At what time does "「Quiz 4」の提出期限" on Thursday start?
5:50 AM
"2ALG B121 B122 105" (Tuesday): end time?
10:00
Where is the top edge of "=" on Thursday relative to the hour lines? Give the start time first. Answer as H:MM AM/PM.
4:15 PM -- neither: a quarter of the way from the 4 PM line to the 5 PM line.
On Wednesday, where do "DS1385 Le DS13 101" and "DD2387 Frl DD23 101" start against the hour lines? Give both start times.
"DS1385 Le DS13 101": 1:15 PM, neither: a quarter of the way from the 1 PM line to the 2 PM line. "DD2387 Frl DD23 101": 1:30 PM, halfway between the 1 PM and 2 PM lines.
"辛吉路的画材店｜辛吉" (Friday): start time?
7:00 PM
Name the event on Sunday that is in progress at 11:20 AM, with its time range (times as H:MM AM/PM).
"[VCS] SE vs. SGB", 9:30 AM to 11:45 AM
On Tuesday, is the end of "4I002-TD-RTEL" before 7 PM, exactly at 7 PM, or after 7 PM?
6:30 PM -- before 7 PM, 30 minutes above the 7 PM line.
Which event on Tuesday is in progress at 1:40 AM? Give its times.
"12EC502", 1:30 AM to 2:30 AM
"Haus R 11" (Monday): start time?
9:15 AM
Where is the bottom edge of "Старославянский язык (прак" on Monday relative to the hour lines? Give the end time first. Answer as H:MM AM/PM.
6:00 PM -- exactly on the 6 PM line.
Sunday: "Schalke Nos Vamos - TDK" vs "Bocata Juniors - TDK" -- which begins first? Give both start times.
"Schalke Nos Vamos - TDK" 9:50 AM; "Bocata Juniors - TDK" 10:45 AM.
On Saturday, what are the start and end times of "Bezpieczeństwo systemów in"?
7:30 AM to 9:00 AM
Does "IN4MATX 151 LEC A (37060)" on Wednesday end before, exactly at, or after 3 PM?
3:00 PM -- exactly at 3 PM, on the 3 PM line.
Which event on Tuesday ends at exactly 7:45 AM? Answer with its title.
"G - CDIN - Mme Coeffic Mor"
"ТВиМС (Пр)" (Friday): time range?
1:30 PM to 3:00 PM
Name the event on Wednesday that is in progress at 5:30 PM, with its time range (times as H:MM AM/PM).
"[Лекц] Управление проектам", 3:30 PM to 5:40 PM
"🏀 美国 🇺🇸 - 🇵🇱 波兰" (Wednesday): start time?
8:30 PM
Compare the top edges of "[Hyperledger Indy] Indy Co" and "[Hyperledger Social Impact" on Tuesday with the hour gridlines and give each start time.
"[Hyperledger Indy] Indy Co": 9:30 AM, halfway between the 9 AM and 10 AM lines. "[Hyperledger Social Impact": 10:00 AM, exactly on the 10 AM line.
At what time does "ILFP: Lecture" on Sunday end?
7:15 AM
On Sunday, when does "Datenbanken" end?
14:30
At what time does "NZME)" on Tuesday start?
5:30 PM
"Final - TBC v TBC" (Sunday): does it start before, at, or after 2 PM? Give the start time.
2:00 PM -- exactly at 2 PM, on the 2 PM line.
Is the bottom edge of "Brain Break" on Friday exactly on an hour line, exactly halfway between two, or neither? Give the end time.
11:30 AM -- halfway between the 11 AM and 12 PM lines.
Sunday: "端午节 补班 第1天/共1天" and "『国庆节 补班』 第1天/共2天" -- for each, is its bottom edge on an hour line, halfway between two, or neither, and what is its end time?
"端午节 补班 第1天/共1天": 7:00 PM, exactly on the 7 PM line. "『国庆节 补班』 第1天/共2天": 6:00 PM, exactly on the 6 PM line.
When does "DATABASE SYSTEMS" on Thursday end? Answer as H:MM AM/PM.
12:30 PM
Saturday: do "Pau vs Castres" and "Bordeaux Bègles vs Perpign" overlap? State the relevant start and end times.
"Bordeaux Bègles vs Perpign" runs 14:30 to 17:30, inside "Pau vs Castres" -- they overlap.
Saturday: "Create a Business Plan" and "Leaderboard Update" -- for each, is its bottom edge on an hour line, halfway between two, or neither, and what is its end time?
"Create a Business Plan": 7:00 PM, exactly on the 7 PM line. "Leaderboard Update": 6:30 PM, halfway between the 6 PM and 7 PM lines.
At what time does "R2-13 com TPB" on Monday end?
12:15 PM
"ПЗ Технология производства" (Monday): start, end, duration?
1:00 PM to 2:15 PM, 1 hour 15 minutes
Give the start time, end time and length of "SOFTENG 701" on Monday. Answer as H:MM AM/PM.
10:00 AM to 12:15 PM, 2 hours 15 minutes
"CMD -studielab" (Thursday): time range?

----

• EXERCICE PROPOSÉ: Peux-tu restituer à l'identique les lignes qui vont de celle contenant « start, end, duration? » jusqu'à la fin des lignes, les deux bornes comprises ?

• RÉSULTAT PRODUIT:
"ПЗ Технология производства" (Monday): start, end, duration?
1:00 PM to 2:15 PM, 1 hour 15 minutes
Give the start time, end time and length of "SOFTENG 701" on Monday. Answer as H:MM AM/PM.
10:00 AM to 12:15 PM, 2 hours 15 minutes
"CMD -studielab" (Thursday): time range?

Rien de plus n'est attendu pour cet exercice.